WHAT IS BEING ASKED: As the answer, give exactly the lines of the records below from the one with "Notas Fiscais" through the one with "elektricien", ends included and pictures left out.

DATA TO EXAMINE:

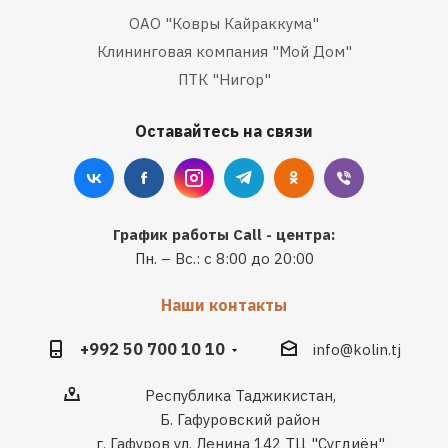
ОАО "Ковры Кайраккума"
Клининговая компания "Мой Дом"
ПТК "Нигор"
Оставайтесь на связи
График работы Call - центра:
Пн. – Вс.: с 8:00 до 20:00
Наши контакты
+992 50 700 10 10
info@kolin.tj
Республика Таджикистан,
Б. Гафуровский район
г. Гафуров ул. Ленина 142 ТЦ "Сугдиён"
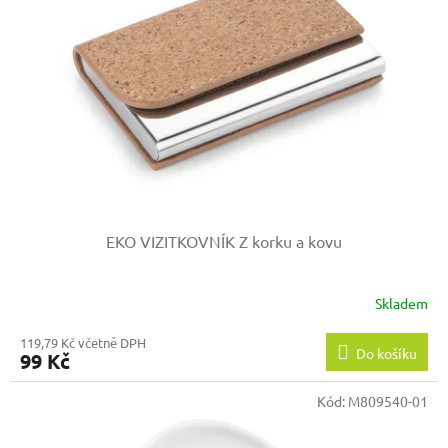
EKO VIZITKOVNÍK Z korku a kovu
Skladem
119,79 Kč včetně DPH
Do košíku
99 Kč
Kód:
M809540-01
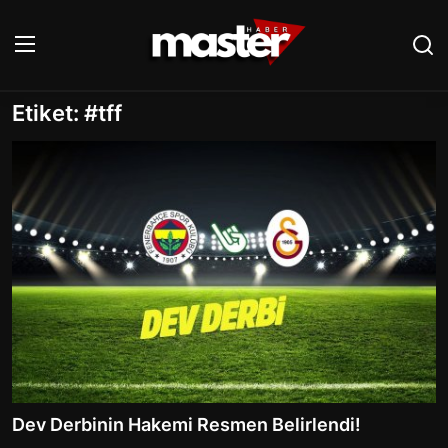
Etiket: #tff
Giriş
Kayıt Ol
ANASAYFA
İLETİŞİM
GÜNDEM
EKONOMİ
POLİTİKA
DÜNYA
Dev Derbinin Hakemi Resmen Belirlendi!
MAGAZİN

...

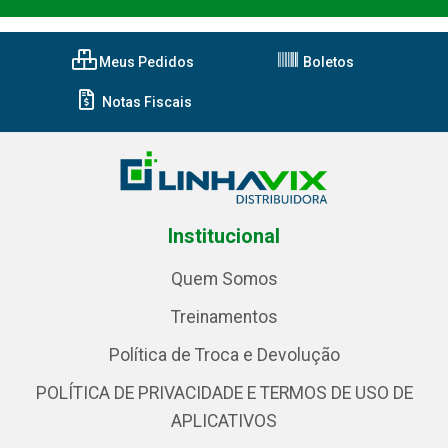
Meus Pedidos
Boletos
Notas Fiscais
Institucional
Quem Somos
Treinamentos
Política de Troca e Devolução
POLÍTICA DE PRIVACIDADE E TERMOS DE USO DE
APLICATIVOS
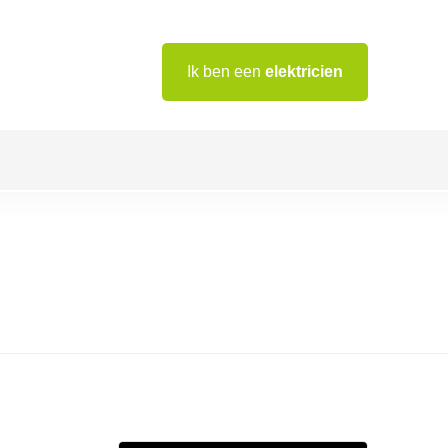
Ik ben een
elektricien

OUTPUT FOR THIS TASK:
Notas Fiscais
Institucional
Quem Somos
Treinamentos
Política de Troca e Devolução
POLÍTICA DE PRIVACIDADE E TERMOS DE USO DE
APLICATIVOS
Ik ben een
elektricien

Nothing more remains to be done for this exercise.